Time: 6.00am to dusk

Time Information:

Phone: +44 (0) 300 061 2000

700m from Paddington

50m from Queensway

Kensington Gardens was once part of Hyde Park and today they collectively form one large, continuous park, being divided by the Serpentine lake and the West Carriage Drive.

Their existence goes back to 1689 when William III and Mary II were on the throne and acquired Nottingham House on the west side of Hyde Park as their palace. They renamed it Kensington Palace and took a good proportion of Hyde Park as their palace garden. Mary set the garden out in a Dutch style and when her sister Anne took to the throne in 1702, she too developed the garden, taking an additional 30 acres from Hyde Park and adding the Orangery.

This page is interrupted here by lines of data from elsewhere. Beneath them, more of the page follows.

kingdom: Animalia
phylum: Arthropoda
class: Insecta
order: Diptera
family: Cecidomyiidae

The biggest change came in 1728 when Queen Caroline, wife of George III, oversaw huge alterations as she acquired a large extra part of Hyde Park and commissioned Charles Bingham. He created the Round Pond which was surrounded with avenues of trees and after damming the River Westbourne, he created the Long Water which is part of the Serpentine. So the creation of Kensington Gardens was the work of three Queens.

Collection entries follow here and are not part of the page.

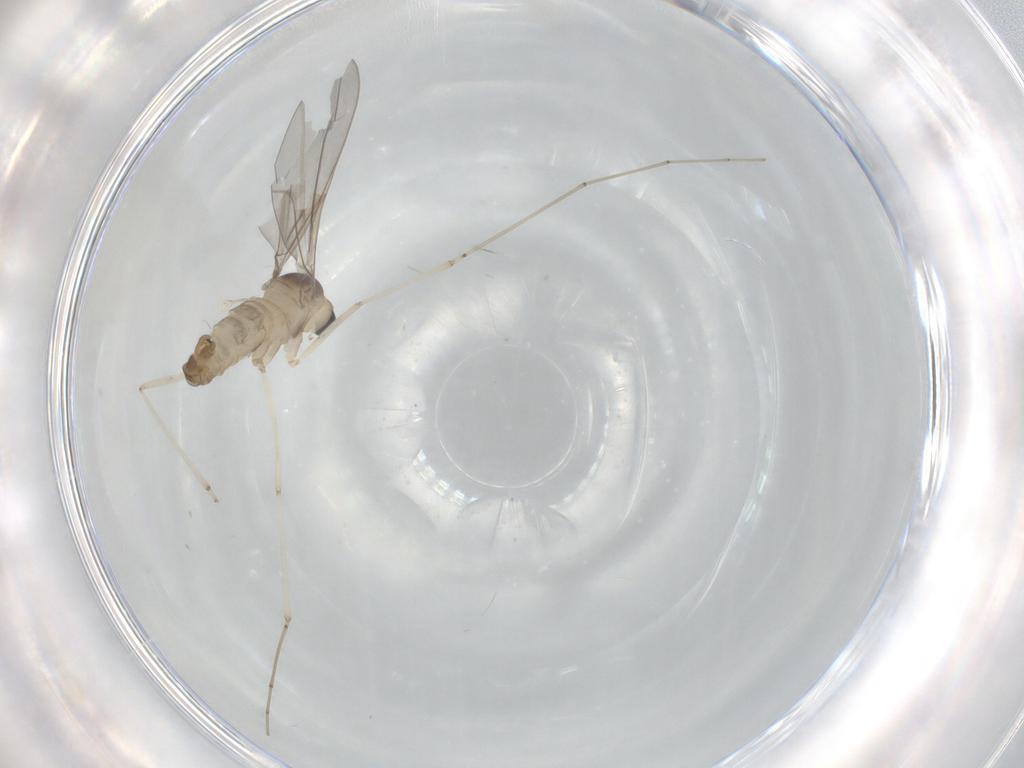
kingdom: Animalia
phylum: Arthropoda
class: Insecta
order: Diptera
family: Cecidomyiidae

The gardens opened to the public on Saturdays and became a popular and fashionable place, more so than Hyde Park as it was near the Palace. When Queen Victoria, who lived at the Palace, ascended to the throne in 1837, she moved to Buckingham Palace and Kensington Palace became less important with Kensington Gardens subsequently becoming less exclusive.

The Italian Gardens were created in 1860, the Sunken Gardens in 1909 and various memorials have been built over the years. An enormous memorial to Prince Albert stands opposite the Royal Albert Hall, there are statues of John Speke, Edward Jenner and Peter Pan and the gardens have a marvellous children’s playground in memory of Princess Diana. There is also a 900 year old tree stump called the ‘Elfin Tree’ which is adorned with tiny toy figures and is situated near the playground.

The Gardens find themselves surrounded by some of the finest landmarks in central London. Kensington Palace is adjacent on the west side, Hyde Park connects to the east, whilst the Royal Albert Hall and the Albert Memorial lie to the south.

The park is open during the hours of daylight.